- [AIM OF THE TASK]
An exact reproduction of the lines below, from the first through the one with "- Database connection pooling", is the whole answer; pictures have no place in it.

--- RECORDS FOR THIS TASK Enclosed Below ---

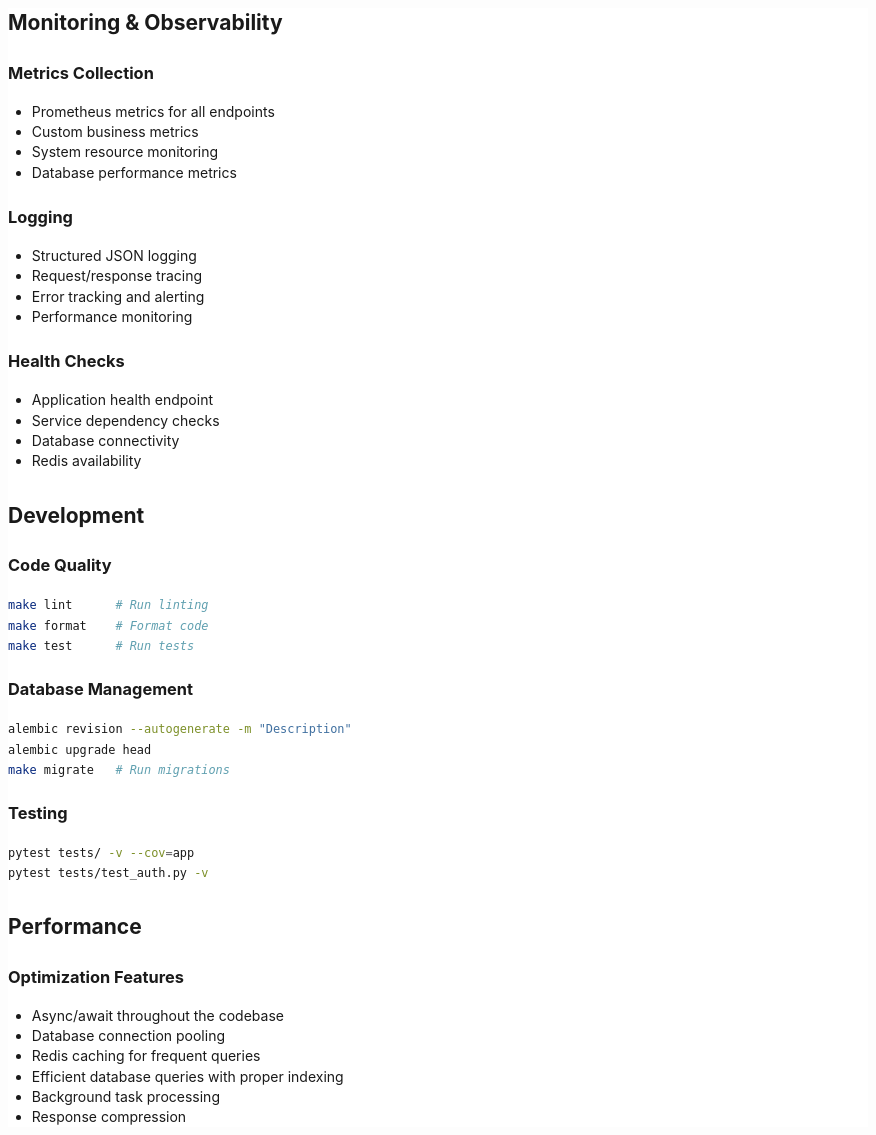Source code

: ## Monitoring & Observability

### Metrics Collection
- Prometheus metrics for all endpoints
- Custom business metrics
- System resource monitoring
- Database performance metrics

### Logging
- Structured JSON logging
- Request/response tracing
- Error tracking and alerting
- Performance monitoring

### Health Checks
- Application health endpoint
- Service dependency checks
- Database connectivity
- Redis availability

## Development

### Code Quality
```bash
make lint      # Run linting
make format    # Format code
make test      # Run tests
```

### Database Management
```bash
alembic revision --autogenerate -m "Description"
alembic upgrade head
make migrate   # Run migrations
```

### Testing
```bash
pytest tests/ -v --cov=app
pytest tests/test_auth.py -v
```

## Performance

### Optimization Features
- Async/await throughout the codebase
- Database connection pooling
- Redis caching for frequent queries
- Efficient database queries with proper indexing
- Background task processing
- Response compression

--- End of Enclosed RECORDS FOR THIS TASK ---

- [ANSWER BELOW]
Source code

: ## Monitoring & Observability

### Metrics Collection
- Prometheus metrics for all endpoints
- Custom business metrics
- System resource monitoring
- Database performance metrics

### Logging
- Structured JSON logging
- Request/response tracing
- Error tracking and alerting
- Performance monitoring

### Health Checks
- Application health endpoint
- Service dependency checks
- Database connectivity
- Redis availability

## Development

### Code Quality
```bash
make lint      # Run linting
make format    # Format code
make test      # Run tests
```

### Database Management
```bash
alembic revision --autogenerate -m "Description"
alembic upgrade head
make migrate   # Run migrations
```

### Testing
```bash
pytest tests/ -v --cov=app
pytest tests/test_auth.py -v
```

## Performance

### Optimization Features
- Async/await throughout the codebase
- Database connection pooling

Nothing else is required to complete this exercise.